Last week I have had some fun using Apple's Aperture Program to make slide shows of the Merced County Fair's demolition derby. If I were to use the old technology, I would be taking the photos with a camera that would produce"slides" that were cut and glued into cardboard frames. A big company would have processed these photos from a tiny metal canister that hopefully I correctly wound loose film from its light tight storage loop back through the pressure plates and back into the canister. I would have bought my camera at a camera store. The processing at a camera store if I expected careful processing. I would have paid extra to have Kodak do the process and it would have taken two weeks to get back the little box that could have been under exposed. In years the color would fade from these slides and they were subject to coffee spills and dirt and abrasion. I would have bought a slide projector to sequence and project the slides on a screen that I bought from a camera store. My friends would gather around on some given night and allow me to show them my latest photographic quest.
Today, all of this is done without the help of Photographic experts. I shot the photos with a camera I bought at Costco without any advice from anyone. I went on line to pick up the fine details of the new camera and how to modify and save the photos I had taken to hard drive connected to my computer. The photos are in formats that the computer and a computer program understands. I can and have changed the color balance, cropped, framed and set to music that was previously stored on my computer. I can share the results in social media and my friends may choose the look at them or not. I can get comments and support from all of my friends that wish to see a few photos. The photos show up on their computer screens or their television screens. I may use the photos to make my own photo book that people that come to my house can look at while I am making dinner. Or we can sit down together and I can narrate just like we used to do from behind the projector with a wired remote in hand and darkened room. Clearly no camera shop is need to produce these marvels of modern technology.

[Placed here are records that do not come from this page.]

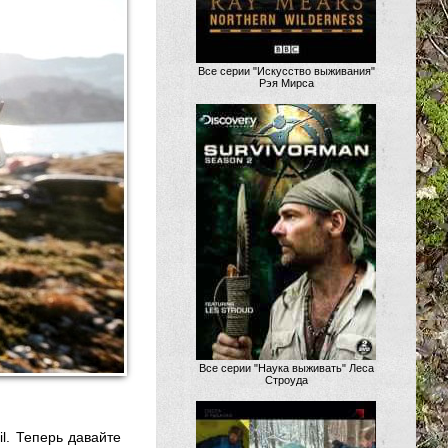
Все серии "Искусство выживания"
Рэя Мирса
Все серии "Наука выживать" Леса
Строуда
l. Теперь давайте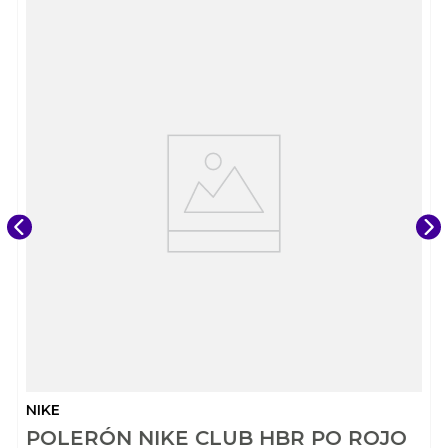
NIKE
POLERÓN NIKE CLUB HBR PO ROJO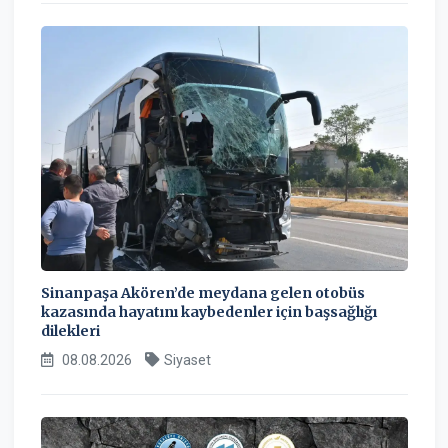
Sinanpaşa Akören’de meydana gelen otobüs
kazasında hayatını kaybedenler için başsağlığı
dilekleri
08.08.2026
Siyaset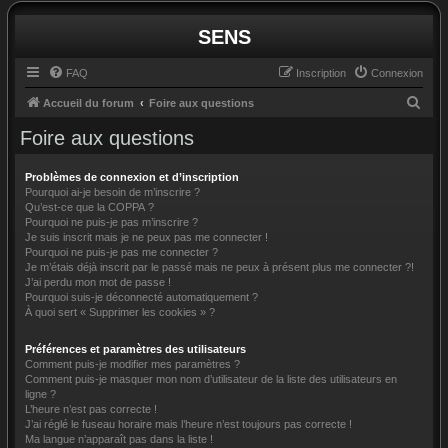
SENS
FAQ
Inscription
Connexion
R
Accueil du forum
Foire aux questions
e
Foire aux questions
c
h
Problèmes de connexion et d’inscription
Pourquoi ai-je besoin de m’inscrire ?
e
Qu’est-ce que la COPPA ?
Pourquoi ne puis-je pas m’inscrire ?
r
Je suis inscrit mais je ne peux pas me connecter !
c
Pourquoi ne puis-je pas me connecter ?
Je m’étais déjà inscrit par le passé mais ne peux à présent plus me connecter ?!
h
J’ai perdu mon mot de passe !
e
Pourquoi suis-je déconnecté automatiquement ?
À quoi sert « Supprimer les cookies » ?
r
Préférences et paramètres des utilisateurs
Comment puis-je modifier mes paramètres ?
Comment puis-je masquer mon nom d’utilisateur de la liste des utilisateurs en
ligne ?
L’heure n’est pas correcte !
J’ai réglé le fuseau horaire mais l’heure n’est toujours pas correcte !
Ma langue n’apparaît pas dans la liste !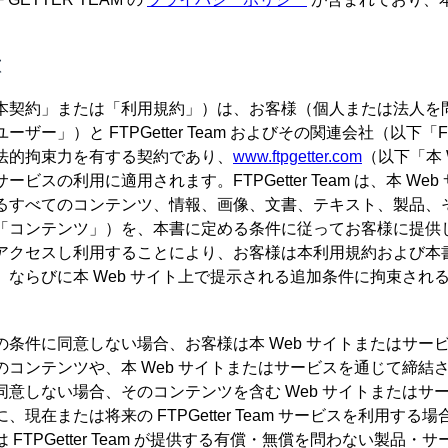
意
本契約」または「利用規約」）は、お客様（個人または法人を
ー」）と FTPGetter Team およびその関連会社（以下「FTPG
法的拘束力を有する契約であり、
www.ftpgetter.com
（以下「本 
ビスの利用に適用されます。FTPGetter Team は、本 We
るすべてのコンテンツ、情報、画像、文書、テキスト、製品、
「コンテンツ」）を、本書に定める条件に従ってお客様に提供しま
アクセスし利用することにより、お客様は本利用規約および本
、ならびに本 Web サイト上で提示される追加条件に拘束され
の条件に同意しない場合、お客様は本 Web サイトまたはサー
のコンテンツや、本 Web サイトまたはサービスを通じて締結
同意しない場合、そのコンテンツを含む Web サイトまたはサ
現在または将来の FTPGetter Team サービスを利用する場合
FTPGetter Team が提供する有償・無償を問わない製品・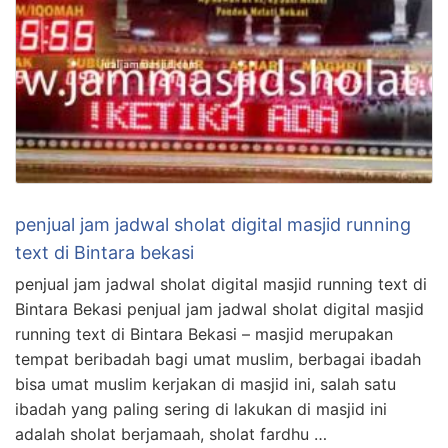
penjual jam jadwal sholat digital masjid running
text di Bintara bekasi
penjual jam jadwal sholat digital masjid running text di
Bintara Bekasi penjual jam jadwal sholat digital masjid
running text di Bintara Bekasi – masjid merupakan
tempat beribadah bagi umat muslim, berbagai ibadah
bisa umat muslim kerjakan di masjid ini, salah satu
ibadah yang paling sering di lakukan di masjid ini
adalah sholat berjamaah, sholat fardhu …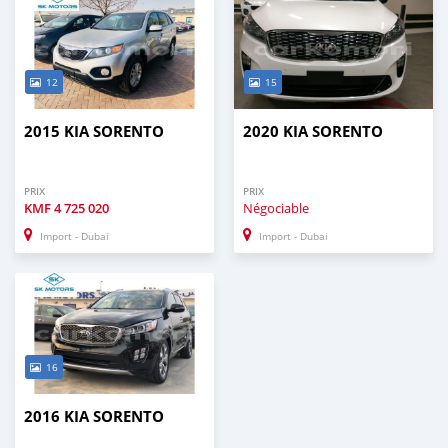
12
15
2015 KIA SORENTO
2020 KIA SORENTO
PRIX
PRIX
KMF
4 725 020
Négociable
Import - Dubai
Import - Dubai
16
2016 KIA SORENTO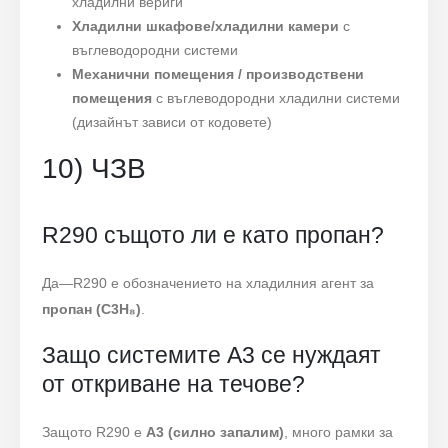
хладилни вериги
Хладилни шкафове/хладилни камери
с
въглеводородни системи
Механични помещения / производствени
помещения
с въглеводородни хладилни системи
(дизайнът зависи от кодовете)
10) ЧЗВ
R290 същото ли е като пропан?
Да—R290 е обозначението на хладилния агент за
пропан (C3H₈)
.
Защо системите A3 се нуждаят
от откриване на течове?
Защото R290 е
A3 (силно запалим)
, много рамки за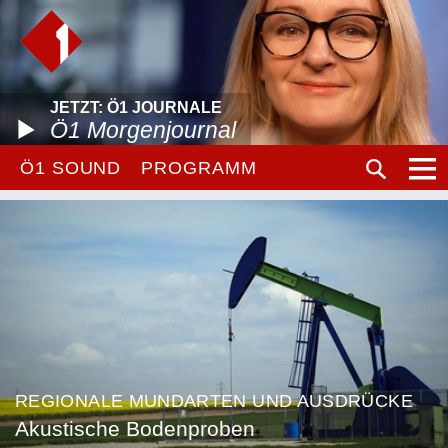
JETZT: Ö1 JOURNALE
Ö1 Morgenjournal
Ö1 SOUND
PROGRAMM
REGIONALE MUNDARTEN UND AUSDRÜCKE
Akustische Bodenproben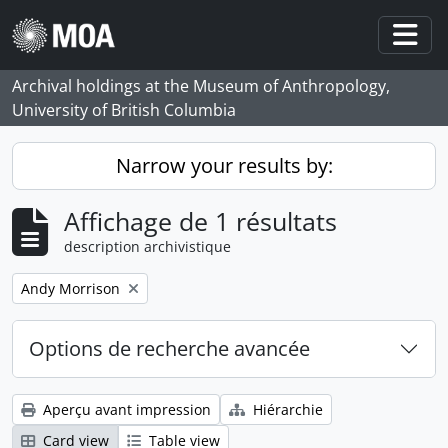
Skip to main content
Togg
Archival holdings at the Museum of Anthropology,
University of British Columbia
Narrow your results by:
Affichage de 1 résultats
description archivistique
Remove filter:
Andy Morrison
Options de recherche avancée
Aperçu avant impression
Hiérarchie
Card view
Table view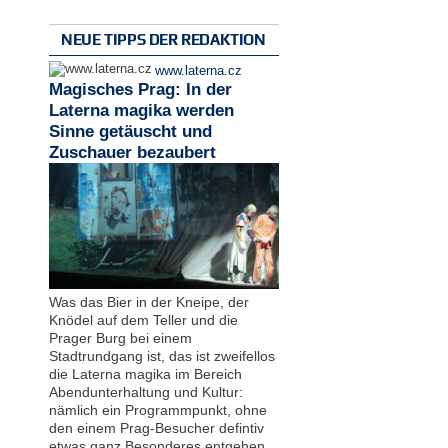
NEUE TIPPS DER REDAKTION
www.laterna.cz
Magisches Prag: In der
Laterna magika werden
Sinne getäuscht und
Zuschauer bezaubert
Was das Bier in der Kneipe, der
Knödel auf dem Teller und die
Prager Burg bei einem
Stadtrundgang ist, das ist zweifellos
die Laterna magika im Bereich
Abendunterhaltung und Kultur:
nämlich ein Programmpunkt, ohne
den einem Prag-Besucher defintiv
etwas ganz Besonderes entgehen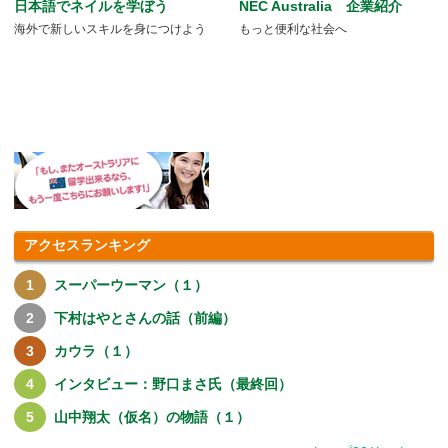
日本語でネイルを学ぼう
NEC Australia 企業紹介
海外で新しいスキルを身につけよう
もっと便利な社会へ
アクセスランキング
スーパーウーマン（１）
下村はやとさんの話（前編）
カウラ（１）
インタビュー：野口まさ氏（最終回）
山中翔太（仮名）の物語（１）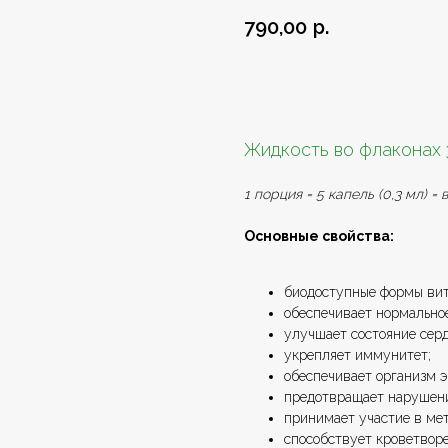
790,00
р.
Добавить в заказ
Жидкость во флаконах 
1 порция = 5 капель (0,3 мл) 
Основные свойства:
биодоступные формы вит
обеспечивает нормально
улучшает состояние сер
укрепляет иммунитет;
обеспечивает организм э
предотвращает нарушени
принимает участие в ме
способствует кроветвор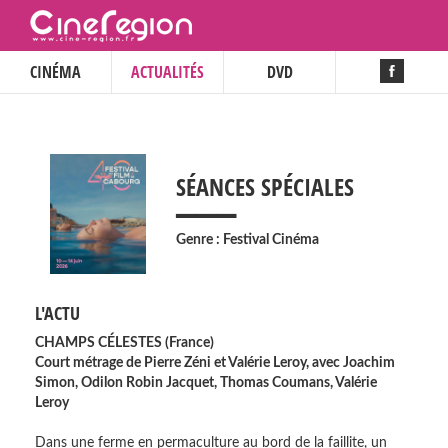
CINÉMA
ACTUALITÉS
DVD
___
SÉANCES SPÉCIALES
Genre : Festival Cinéma
L'ACTU
CHAMPS CÉLESTES (France)
Court métrage de Pierre Zéni et Valérie Leroy, avec Joachim
Simon, Odilon Robin Jacquet, Thomas Coumans, Valérie
Leroy
Dans une ferme en permaculture au bord de la faillite, un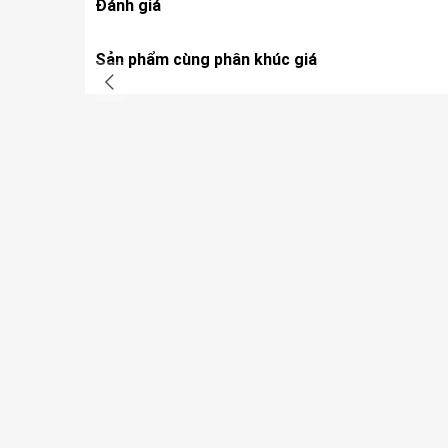
Đánh giá
Sản phẩm cùng phân khúc giá
Hệ thống quản lý pin thông minh BMS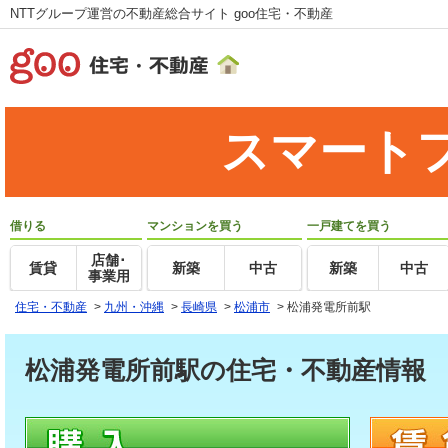
NTTグループ運営の不動産総合サイト goo住宅・不動産
スマート
借りる
マンションを買う
一戸建てを買う
店舗･
賃貸
新築
中古
新築
中古
事業用
住宅・不動産
>
九州・沖縄
>
長崎県
>
松浦市
>
松浦発電所前駅
松浦発電所前駅の住宅・不動産情報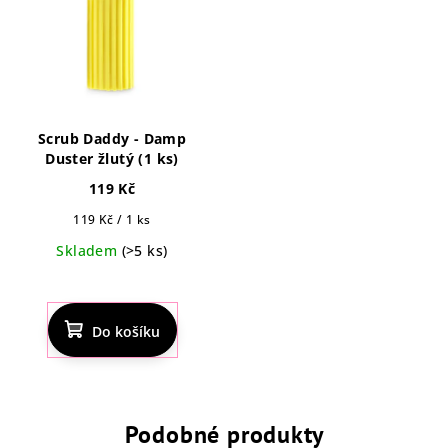
Scrub Daddy - Damp
Duster žlutý (1 ks)
119 Kč
Měrná
119 Kč / 1 ks
cena:
Skladem
(>5 ks)
Průměrné
hodnocení
produktu
Do košíku
je
4,5
z
5
hvězdiček.
Podobné produkty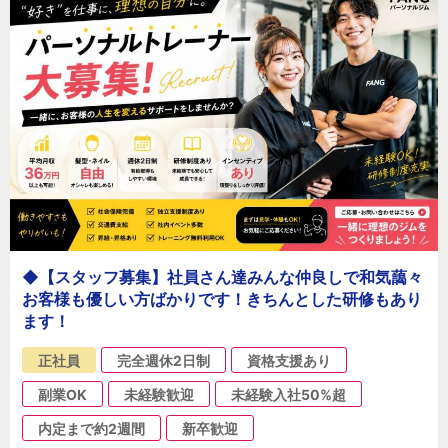
◆【スタッフ募集】社員さん達みんな仲良しで和気藹々
お客様も優しい方ばかりです！きちんとした研修もあり
ます！
正社員
完全週休2日制
資格支援あり
副業OK
未経験歓迎
未経験入社50%超
内定まで約2週間
新卒歓迎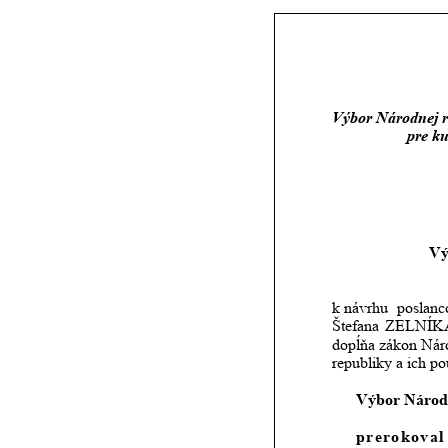
Výbor Národnej r
       pre 
Vý
k návrhu
poslanc
Štefana
ZELNÍK
dopĺňa
zákon
Nár
republiky a ich po
Výbor Národn
prerokoval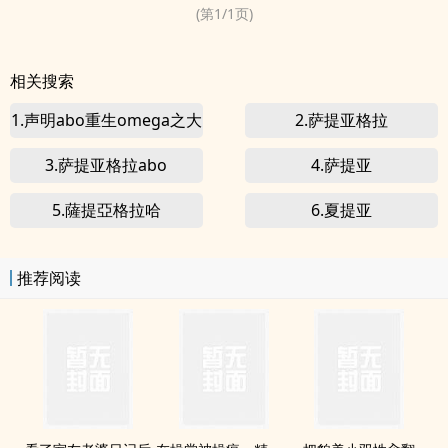
(第
1
/
1
页)
相关搜索
1.声明abo重生omega之大
2.萨提亚格拉
反攻 作者萨提亚格拉哈写
3.萨提亚格拉abo
4.萨提亚
的
5.薩提亞格拉哈
6.夏提亚
推荐阅读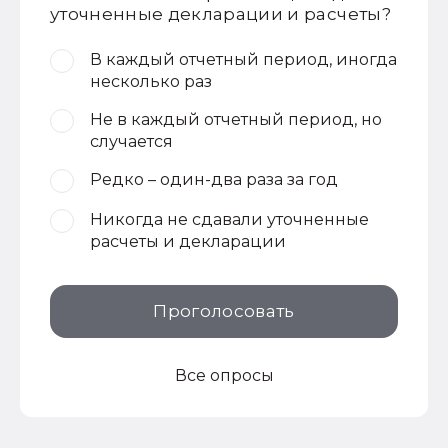
уточненные декларации и расчеты?
В каждый отчетный период, иногда
несколько раз
Не в каждый отчетный период, но
случается
Редко – один-два раза за год
Никогда не сдавали уточненные
расчеты и декларации
Проголосовать
Все опросы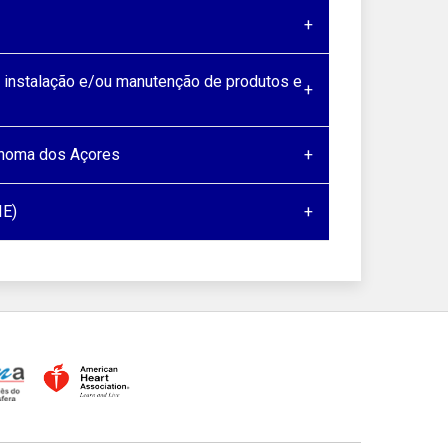
, instalação e/ou manutenção de produtos e
ónoma dos Açores
IE)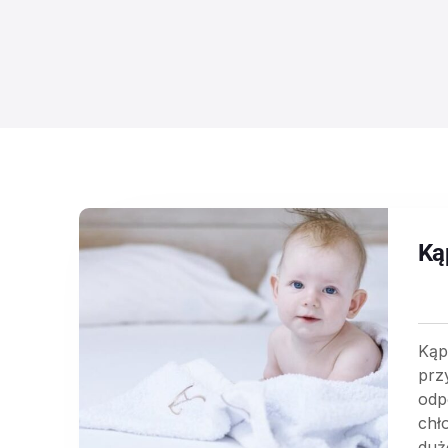
Ką
Kąp
prz
odp
chło
duż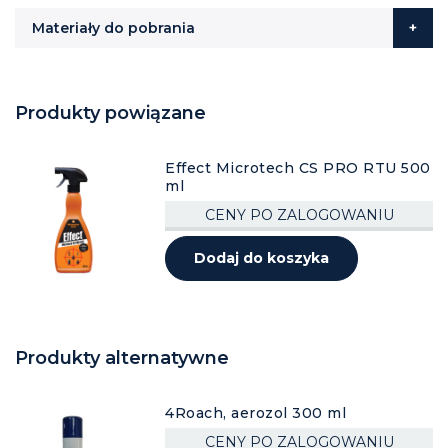
Materiały do pobrania
Produkty powiązane
Effect Microtech CS PRO RTU 500
ml
CENY PO ZALOGOWANIU
Dodaj do koszyka
Produkty alternatywne
4Roach, aerozol 300 ml
CENY PO ZALOGOWANIU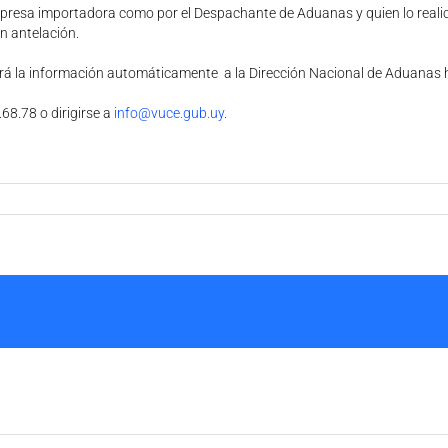
 empresa importadora como por el Despachante de Aduanas y quien lo real
n antelación.
rá la información automáticamente a la Dirección Nacional de Aduanas ha
8.78 o dirigirse a
info@vuce.gub.uy
.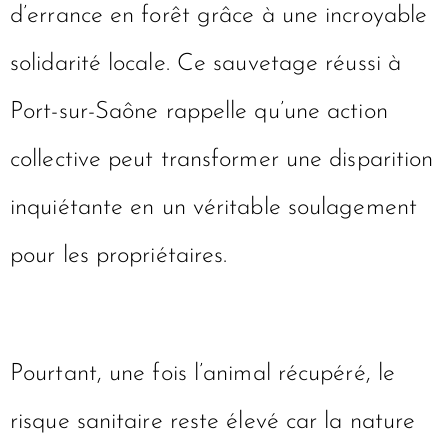
d’errance en forêt grâce à une incroyable
solidarité locale. Ce sauvetage réussi à
Port-sur-Saône rappelle qu’une action
collective peut transformer une disparition
inquiétante en un véritable soulagement
pour les propriétaires.
Pourtant, une fois l’animal récupéré, le
risque sanitaire reste élevé car la nature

Still my mom longs for the stack of photos to sift through and sort. She feels that many good photos will never get printed or shared. And that is a loss.
Her new camera is digital and since she bought it at Costco a hundred free prints were included. She has her stack of photos that was printed from her new camera, but dad likes to goad her as they are not sorted or edited in any way. Its not that far away from the photographer that projected hundreds of his images in a darkened room to a crowd totally bored to sleep.